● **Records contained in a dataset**
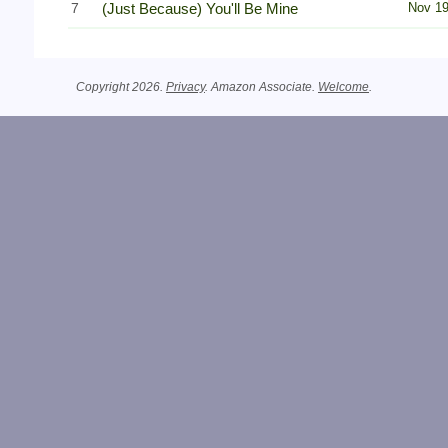
7
(Just Because) You'll Be Mine
Nov 1
Copyright 2026.
Privacy
. Amazon Associate.
Welcome
.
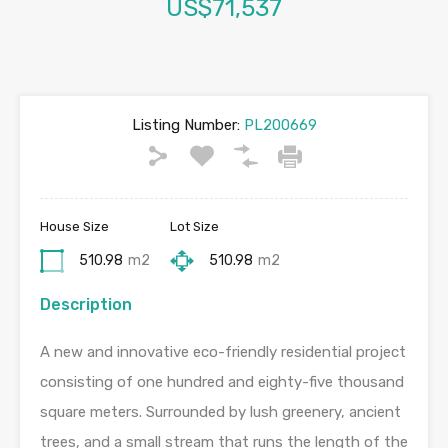
US$71,537
Listing Number:
PL200669
House Size
Lot Size
510.98
m2
510.98
m2
Description
A new and innovative eco-friendly residential project
consisting of one hundred and eighty-five thousand
square meters. Surrounded by lush greenery, ancient
trees, and a small stream that runs the length of the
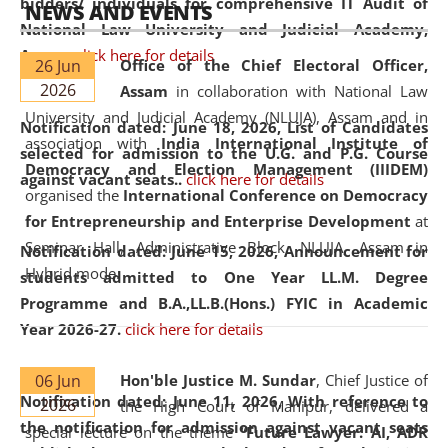
bidders/ individuals for comprehensive IT Audit of
NEWS AND EVENTS
National Law University and Judicial Academy,
Assam.
click here for details
26 Jun
Office of the Chief Electoral Officer,
2026
Assam
in collaboration with National Law
University and Judicial Academy (NLUJA), Assam and in
Notification dated: June 18, 2026,
List of Candidates
association with
India International Institute of
selected for admission to the U.G. and P.G. Course
Democracy and Election Management (IIIDEM)
against vacant seats..
click here for details
organised the
International Conference on Democracy
for Entrepreneurship and Enterprise Development
at
Seminar Hall, Administrative Block, NLUJA, Assam in
Notification dated: June 15, 2026,
Announcement for
Hybrid mode.
students admitted to One Year LL.M. Degree
Programme and B.A.,LL.B.(Hons.) FYIC in Academic
Year 2026-27.
click here for details
06 Jun
Hon'ble Justice M. Sundar
, Chief Justice of
Notification dated: June 11, 2026,
With reference to
2026
the High Court of Manipur, delivered a
the notification for admission against vacant seats
special lecture on the theme “
Future Lawyer: AI, ADR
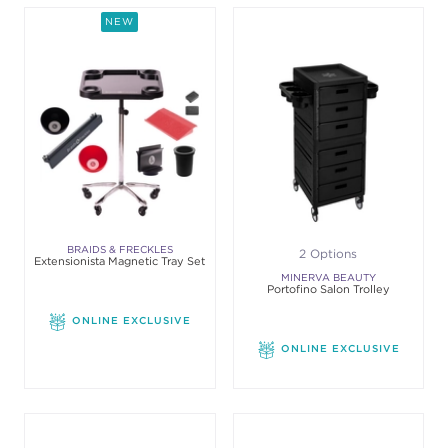
NEW
BRAIDS & FRECKLES
2 Options
Extensionista Magnetic Tray Set
MINERVA BEAUTY
Portofino Salon Trolley
ONLINE EXCLUSIVE
ONLINE EXCLUSIVE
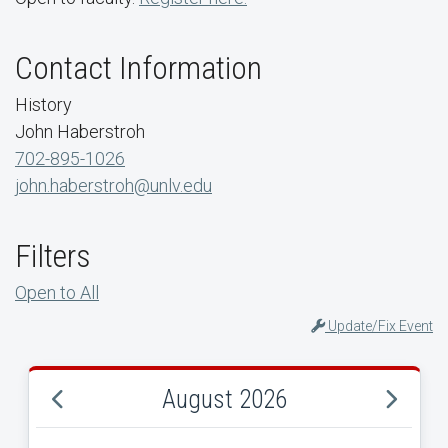
Contact Information
History
John Haberstroh
702-895-1026
john.haberstroh@unlv.edu
Filters
Open to All
Update/Fix Event
August 2026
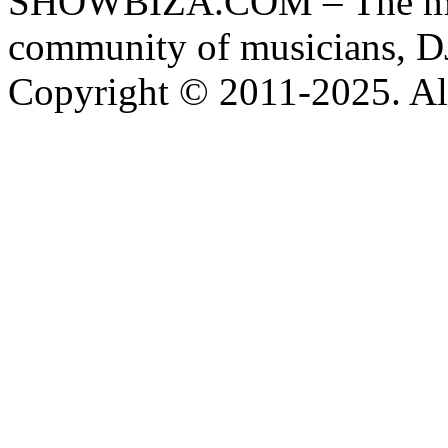
SHOWBIZA.COM – The main
community of musicians, D
Copyright © 2011-2025. All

● **DESCRIPTION OF THE TASK**
Without the pictures, copy out all the records above exactly.

● **ANSWER TO THE PROBLEM**
7
(Just Because) You'll Be Mine
Nov 1
Copyright 2026.
Privacy
. Amazon Associate.
Welcome
.
US$71,537
Listing Number:
PL200669
House Size
Lot Size
510.98
m2
510.98
m2
Description
A new and innovative eco-friendly residential project
consisting of one hundred and eighty-five thousand
square meters. Surrounded by lush greenery, ancient
trees, and a small stream that runs the length of the
bidders/ individuals for comprehensive IT Audit of
NEWS AND EVENTS
National Law University and Judicial Academy,
Assam.
click here for details
26 Jun
Office of the Chief Electoral Officer,
2026
Assam
in collaboration with National Law
University and Judicial Academy (NLUJA), Assam and in
Notification dated: June 18, 2026,
List of Candidates
association with
India International Institute of
selected for admission to the U.G. and P.G. Course
Democracy and Election Management (IIIDEM)
against vacant seats..
click here for details
organised the
International Conference on Democracy
for Entrepreneurship and Enterprise Development
at
Seminar Hall, Administrative Block, NLUJA, Assam in
Notification dated: June 15, 2026,
Announcement for
Hybrid mode.
students admitted to One Year LL.M. Degree
Programme and B.A.,LL.B.(Hons.) FYIC in Academic
Year 2026-27.
click here for details
06 Jun
Hon'ble Justice M. Sundar
, Chief Justice of
Notification dated: June 11, 2026,
With reference to
2026
the High Court of Manipur, delivered a
the notification for admission against vacant seats
special lecture on the theme “
Future Lawyer: AI, ADR
NEW
BRAIDS & FRECKLES
2 Options
Extensionista Magnetic Tray Set
MINERVA BEAUTY
Portofino Salon Trolley
ONLINE EXCLUSIVE
ONLINE EXCLUSIVE
Contact Information
History
John Haberstroh
702-895-1026
john.haberstroh@unlv.edu
Filters
Open to All
Update/Fix Event
August 2026
SHOWBIZA.COM – The main
community of musicians, D
Copyright © 2011-2025. All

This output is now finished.